More than 100 students and faculty members at Princeton Theological Seminary gathered in front of the school’s chapel last week to call on the board of trustees to change the name of Miller Chapel, the center of community worship at the seminary. The board of trustees meets today, Jan. 25.

The Association of Black Seminarians and other student groups at the seminary want Samuel Miller’s name removed from the school’s chapel due to his use of slaves. They have also asked seminary leaders to establish a renaming process for all of the buildings on the campus that are named after people with ties to slavery.

Students have vowed that they will stop worshiping in the chapel, the center of communal spiritual life at the seminary, if the name is not removed by the start of the spring semester on Jan. 31.

Miller, the second professor at the seminary,  was a native of Delaware who joined the seminary in 1813 after a distinguished pastorate in New York City. According to The Princeton Seminary Slavery Audit Report, he employed slave labor during his lifetime, including when he lived in Princeton. He held slaves for a period of years under the provision in New Jersey law that allowed the gradual abolition of slavery.

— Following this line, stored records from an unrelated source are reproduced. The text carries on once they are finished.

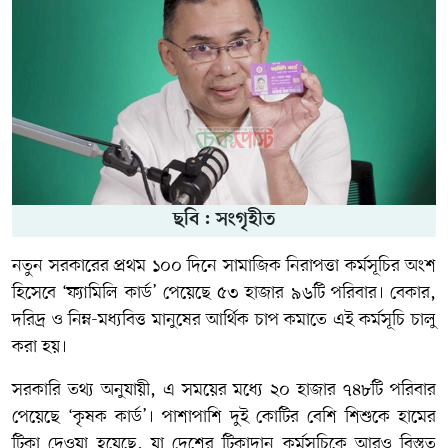
ছবি : সংগৃহীত
নতুন সরকারের প্রথম ১০০ দিনে সামাজিক নিরাপত্তা কর্মসূচির অংশ
হিসেবে ‘ফ্যামিলি কার্ড’ পেয়েছে ৫৩ হাজার ৯৬টি পরিবার। বেকার,
দরিদ্র ও নিম্ন-মধ্যবিত্ত মানুষের আর্থিক চাপ কমাতে এই কর্মসূচি চালু
করা হয়।
সরকারি তথ্য অনুযায়ী, এ সময়ের মধ্যে ২০ হাজার ৭৪৮টি পরিবার
পেয়েছে ‘কৃষক কার্ড’। পাশাপাশি দুই কোটির বেশি শিশুকে হামের
টিকা দেওয়া হয়েছে, যা দেশের টিকাদান কর্মসূচিকে আরও বিস্তৃত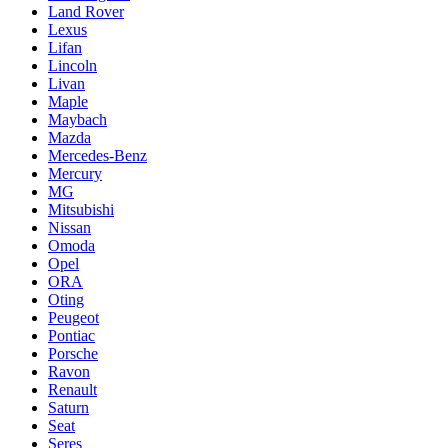
Land Rover
Lexus
Lifan
Lincoln
Livan
Maple
Maybach
Mazda
Mercedes-Benz
Mercury
MG
Mitsubishi
Nissan
Omoda
Opel
ORA
Oting
Peugeot
Pontiac
Porsche
Ravon
Renault
Saturn
Seat
Seres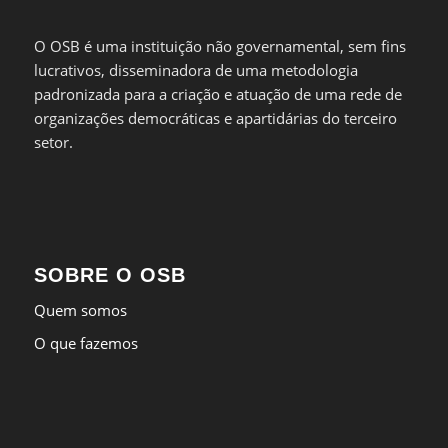
O OSB é uma instituição não governamental, sem fins
lucrativos, disseminadora de uma metodologia
padronizada para a criação e atuação de uma rede de
organizações democráticas e apartidárias do terceiro
setor.
SOBRE O OSB
Quem somos
O que fazemos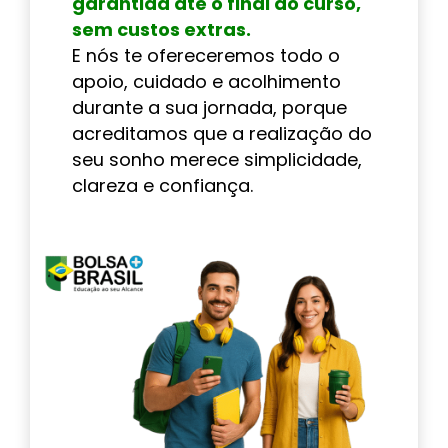
garantida até o final do curso,
sem custos extras.
E nós te ofereceremos todo o
apoio, cuidado e acolhimento
durante a sua jornada, porque
acreditamos que a realização do
seu sonho merece simplicidade,
clareza e confiança.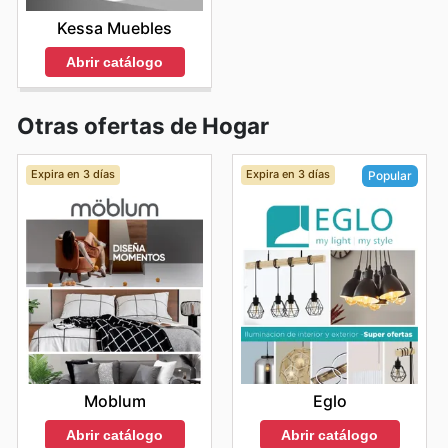
Kessa Muebles
Abrir catálogo
Otras ofertas de Hogar
Expira en 3 días
Expira en 3 días
Popular
Moblum
Eglo
Abrir catálogo
Abrir catálogo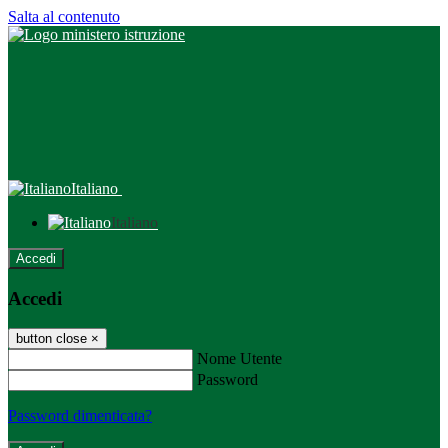
Salta al contenuto
Italiano
Italiano
Accedi
Accedi
button close
×
Nome Utente
Password
Password dimenticata?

In addition to the physical removal of Miller’s name from the chapel building, students are calling on the president of the seminary to make an announcement about the removal and the establishment of a process for renaming the chapel.

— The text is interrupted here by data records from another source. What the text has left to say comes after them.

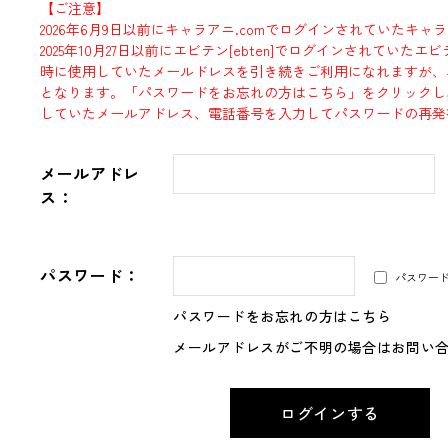
【ご注意】
2026年6月9日以前にキャラアニ.comでログインされていたキャ
2025年10月27日以前にエビテン[ebten]でログインされていた
時に使用していたメールドレスを引き続きご利用になれますが、
となります。「パスワードをお忘れの方はこちら」をクリックし
していたメールアドレス、電話番号を入力してパスワードの再発
メールアドレ
ス：
パスワード：
パスワー
パスワードをお忘れの方はこちら
メールアドレスがご不明の場合はお問い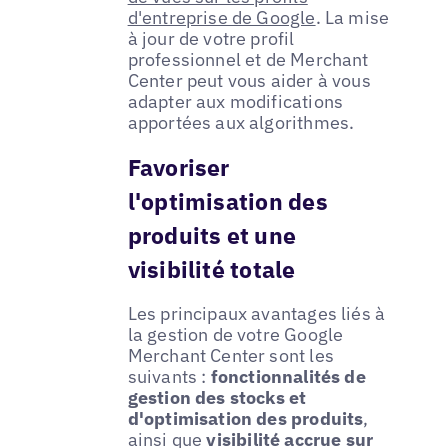
d'entreprise de Google
. La mise
à jour de votre profil
professionnel et de Merchant
Center peut vous aider à vous
adapter aux modifications
apportées aux algorithmes.
Favoriser
l'optimisation des
produits et une
visibilité totale
Les principaux avantages liés à
la gestion de votre Google
Merchant Center sont les
suivants :
fonctionnalités de
gestion des stocks et
d'optimisation des produits
,
ainsi que
visibilité accrue sur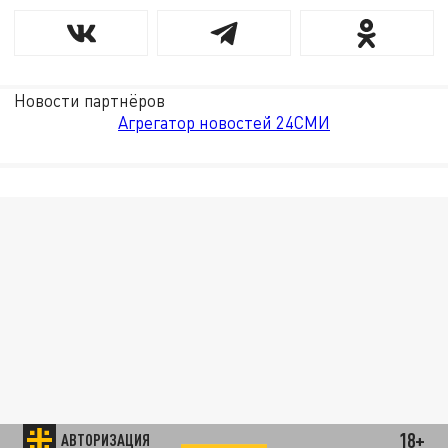
Новости партнёров
Агрегатор новостей 24СМИ
18+
АВТОРИЗАЦИЯ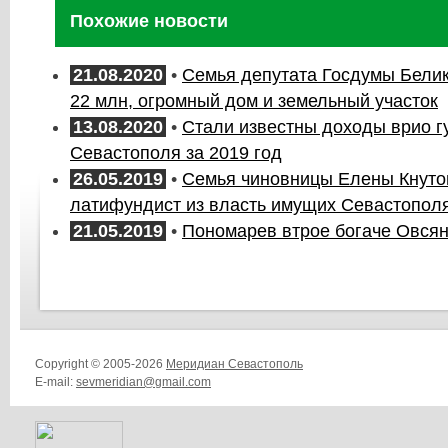
Похожие новости
21.08.2020
•
Семья депутата Госдумы Белик
22 млн, огромный дом и земельный участок
13.08.2020
•
Стали известны доходы врио г
Севастополя за 2019 год
26.05.2019
•
Семья чиновницы Елены Кнуто
латифундист из власть имущих Севастопол
21.05.2019
•
Пономарев втрое богаче Овся
Copyright © 2005-2026
Меридиан Севастополь
E-mail:
sevmeridian@gmail.com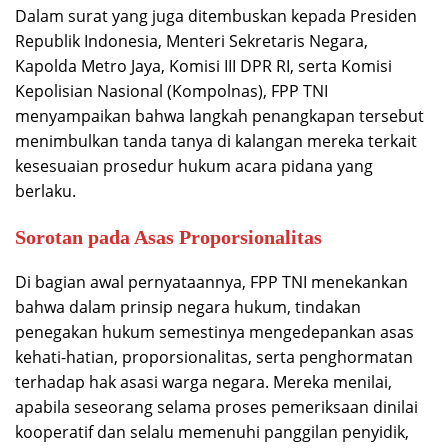
Dalam surat yang juga ditembuskan kepada Presiden
Republik Indonesia, Menteri Sekretaris Negara,
Kapolda Metro Jaya, Komisi III DPR RI, serta Komisi
Kepolisian Nasional (Kompolnas), FPP TNI
menyampaikan bahwa langkah penangkapan tersebut
menimbulkan tanda tanya di kalangan mereka terkait
kesesuaian prosedur hukum acara pidana yang
berlaku.
Sorotan pada Asas Proporsionalitas
Di bagian awal pernyataannya, FPP TNI menekankan
bahwa dalam prinsip negara hukum, tindakan
penegakan hukum semestinya mengedepankan asas
kehati-hatian, proporsionalitas, serta penghormatan
terhadap hak asasi warga negara. Mereka menilai,
apabila seseorang selama proses pemeriksaan dinilai
kooperatif dan selalu memenuhi panggilan penyidik,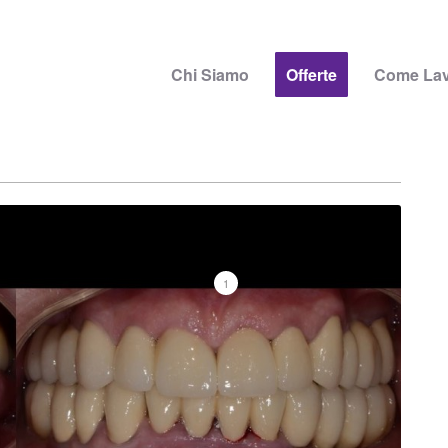
Chi Siamo
Offerte
Come La
1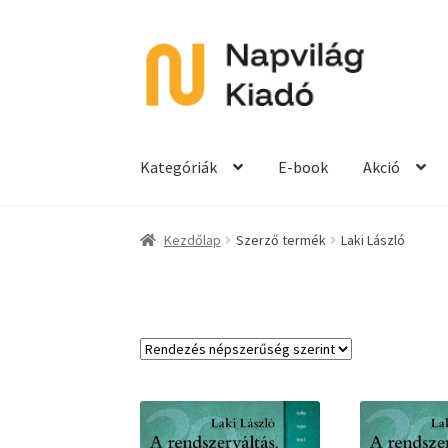
Ugrás
Kilépés
a
a
navigációhoz
tartalomba
Kategóriák
E-book
Akció
Kezdőlap
Szerző termék
Laki László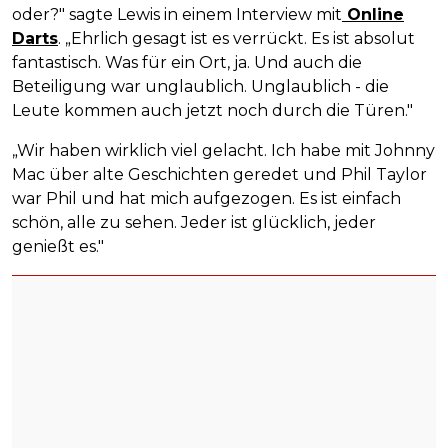
oder?" sagte Lewis in einem Interview mit
Online
Darts
. „Ehrlich gesagt ist es verrückt. Es ist absolut
fantastisch. Was für ein Ort, ja. Und auch die
Beteiligung war unglaublich. Unglaublich - die
Leute kommen auch jetzt noch durch die Türen."
„Wir haben wirklich viel gelacht. Ich habe mit Johnny
Mac über alte Geschichten geredet und Phil Taylor
war Phil und hat mich aufgezogen. Es ist einfach
schön, alle zu sehen. Jeder ist glücklich, jeder
genießt es."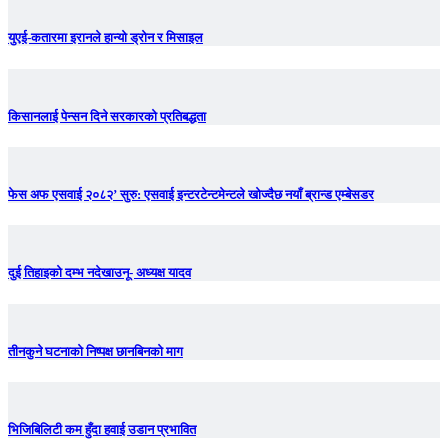
युएई-कतारमा इरानले हान्यो ड्रोन र मिसाइल
किसानलाई पेन्सन दिने सरकारको प्रतिबद्धता
फेस अफ एसवाई २०८२’ सुरु: एसवाई इन्टरटेन्टमेन्टले खोज्दैछ नयाँ ब्रान्ड एम्बेसडर
दुई तिहाइको दम्भ नदेखाउनू- अध्यक्ष यादव
तीनकुने घटनाकाे निष्पक्ष छानबिनकाे माग
भिजिबिलिटी कम हुँदा हवाई उडान प्रभावित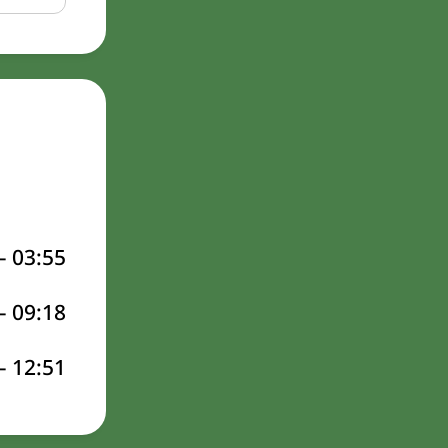
–
03:55
–
09:18
–
12:51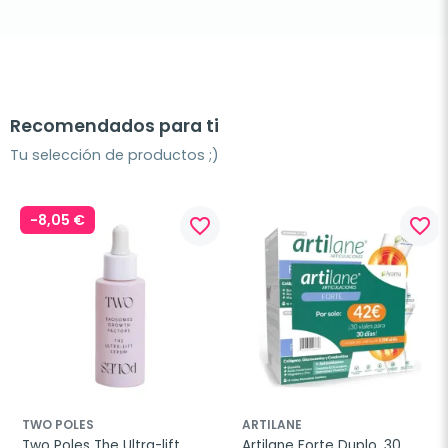
Recomendados para ti
Tu selección de productos ;)
-8,05 €
favorite_border
favorite_border
TWO POLES
ARTILANE
Two Poles The Ultra-lift 
Artilane Forte Duplo, 30 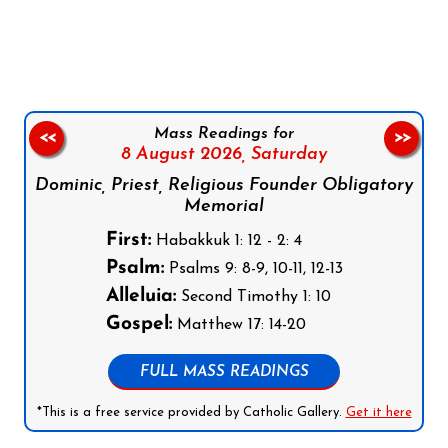
Follow us on Facebook
Follow us on Instagram
Follow us on X
Subscribe to our YouTube Channel
Follow us on WhatsApp
Mass Readings for
<<
>>
8 August 2026,
Saturday
Dominic, Priest, Religious Founder Obligatory
Memorial
First:
Habakkuk 1: 12 - 2: 4
Psalm:
Psalms 9: 8-9, 10-11, 12-13
Alleluia:
Second Timothy 1: 10
Gospel:
Matthew 17: 14-20
FULL MASS READINGS
*This is a free service provided by Catholic Gallery.
Get it here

A seminary spokesperson has not responded to requests for comment on the issue.

Students supporting the name change gathered in front of the chapel for a time of prayer on Tuesday morning. They will meet in front of the chapel again at 5 p.m .on Wednesday, Jan. 26, when the president of the school is expected to announce the decision of the trustees.

Photos by Denise Carrell.

One Comment

  1. I strongly suggest naming the (hopefully) former Miller chapel for Reverend William Drew Robeson. Reverent Robeson, a formerly enslaved man, served as Pastor of the Witherspoon Street Presbyterian Church in Princeton for twenty years. He was ousted because he spoke out for justice. To remove a racist person who enslaved people is not enough. But to rename the chapel for a person, himself previously enslaved, AND a Presbyterian would be an active assertion of justice, perhaps even considered anti-racist, and potentially healing for the seminary and Princeton communities.